[Saved entries]
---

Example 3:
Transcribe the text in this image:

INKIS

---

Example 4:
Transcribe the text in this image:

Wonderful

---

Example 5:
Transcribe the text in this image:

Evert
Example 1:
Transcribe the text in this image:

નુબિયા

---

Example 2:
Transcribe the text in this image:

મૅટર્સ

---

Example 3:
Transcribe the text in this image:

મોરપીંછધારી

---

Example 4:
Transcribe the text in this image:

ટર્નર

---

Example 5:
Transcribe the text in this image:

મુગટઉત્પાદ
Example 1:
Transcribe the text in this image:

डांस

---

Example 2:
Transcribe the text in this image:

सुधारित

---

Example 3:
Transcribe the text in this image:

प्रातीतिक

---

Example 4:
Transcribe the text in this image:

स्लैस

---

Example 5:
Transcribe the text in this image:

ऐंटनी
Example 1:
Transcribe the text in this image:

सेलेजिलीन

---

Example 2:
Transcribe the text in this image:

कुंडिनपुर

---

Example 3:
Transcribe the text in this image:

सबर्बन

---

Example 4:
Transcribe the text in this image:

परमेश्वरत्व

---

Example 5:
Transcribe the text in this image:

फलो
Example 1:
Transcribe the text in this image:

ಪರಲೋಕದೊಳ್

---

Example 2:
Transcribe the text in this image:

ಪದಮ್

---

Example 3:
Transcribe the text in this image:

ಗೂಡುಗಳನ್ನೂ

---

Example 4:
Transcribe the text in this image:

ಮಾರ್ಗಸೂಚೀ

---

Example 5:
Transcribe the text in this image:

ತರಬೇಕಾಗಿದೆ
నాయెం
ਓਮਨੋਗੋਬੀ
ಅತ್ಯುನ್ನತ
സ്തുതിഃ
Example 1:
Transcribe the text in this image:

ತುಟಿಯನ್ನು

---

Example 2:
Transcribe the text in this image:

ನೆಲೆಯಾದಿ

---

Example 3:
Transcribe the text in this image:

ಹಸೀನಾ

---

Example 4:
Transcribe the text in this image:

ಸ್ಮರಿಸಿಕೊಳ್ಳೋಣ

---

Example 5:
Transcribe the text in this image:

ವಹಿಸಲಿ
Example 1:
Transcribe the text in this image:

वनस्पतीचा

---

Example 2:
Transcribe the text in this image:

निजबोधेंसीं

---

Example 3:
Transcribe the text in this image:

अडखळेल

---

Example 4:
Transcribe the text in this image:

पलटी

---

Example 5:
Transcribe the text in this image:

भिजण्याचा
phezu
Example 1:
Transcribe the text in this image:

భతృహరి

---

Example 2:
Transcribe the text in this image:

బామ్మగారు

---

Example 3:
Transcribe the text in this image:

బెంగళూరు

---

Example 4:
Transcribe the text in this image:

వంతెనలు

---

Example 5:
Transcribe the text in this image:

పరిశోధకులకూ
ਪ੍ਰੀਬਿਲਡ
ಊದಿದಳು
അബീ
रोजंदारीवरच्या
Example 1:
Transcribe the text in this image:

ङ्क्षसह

▶ **What is expected**: Would you please reproduce all of the lines above exactly?

▶ **Exercise answer**:
---

Example 3:
Transcribe the text in this image:

INKIS

---

Example 4:
Transcribe the text in this image:

Wonderful

---

Example 5:
Transcribe the text in this image:

Evert
Example 1:
Transcribe the text in this image:

નુબિયા

---

Example 2:
Transcribe the text in this image:

મૅટર્સ

---

Example 3:
Transcribe the text in this image:

મોરપીંછધારી

---

Example 4:
Transcribe the text in this image:

ટર્નર

---

Example 5:
Transcribe the text in this image:

મુગટઉત્પાદ
Example 1:
Transcribe the text in this image:

डांस

---

Example 2:
Transcribe the text in this image:

सुधारित

---

Example 3:
Transcribe the text in this image:

प्रातीतिक

---

Example 4:
Transcribe the text in this image:

स्लैस

---

Example 5:
Transcribe the text in this image:

ऐंटनी
Example 1:
Transcribe the text in this image:

सेलेजिलीन

---

Example 2:
Transcribe the text in this image:

कुंडिनपुर

---

Example 3:
Transcribe the text in this image:

सबर्बन

---

Example 4:
Transcribe the text in this image:

परमेश्वरत्व

---

Example 5:
Transcribe the text in this image:

फलो
Example 1:
Transcribe the text in this image:

ಪರಲೋಕದೊಳ್

---

Example 2:
Transcribe the text in this image:

ಪದಮ್

---

Example 3:
Transcribe the text in this image:

ಗೂಡುಗಳನ್ನೂ

---

Example 4:
Transcribe the text in this image:

ಮಾರ್ಗಸೂಚೀ

---

Example 5:
Transcribe the text in this image:

ತರಬೇಕಾಗಿದೆ
నాయెం
ਓਮਨੋਗੋਬੀ
ಅತ್ಯುನ್ನತ
സ്തുതിഃ
Example 1:
Transcribe the text in this image:

ತುಟಿಯನ್ನು

---

Example 2:
Transcribe the text in this image:

ನೆಲೆಯಾದಿ

---

Example 3:
Transcribe the text in this image:

ಹಸೀನಾ

---

Example 4:
Transcribe the text in this image:

ಸ್ಮರಿಸಿಕೊಳ್ಳೋಣ

---

Example 5:
Transcribe the text in this image:

ವಹಿಸಲಿ
Example 1:
Transcribe the text in this image:

वनस्पतीचा

---

Example 2:
Transcribe the text in this image:

निजबोधेंसीं

---

Example 3:
Transcribe the text in this image:

अडखळेल

---

Example 4:
Transcribe the text in this image:

पलटी

---

Example 5:
Transcribe the text in this image:

भिजण्याचा
phezu
Example 1:
Transcribe the text in this image:

భతృహరి

---

Example 2:
Transcribe the text in this image:

బామ్మగారు

---

Example 3:
Transcribe the text in this image:

బెంగళూరు

---

Example 4:
Transcribe the text in this image:

వంతెనలు

---

Example 5:
Transcribe the text in this image:

పరిశోధకులకూ
ਪ੍ਰੀਬਿਲਡ
ಊದಿದಳು
അബീ
रोजंदारीवरच्या
Example 1:
Transcribe the text in this image:

ङ्क्षसह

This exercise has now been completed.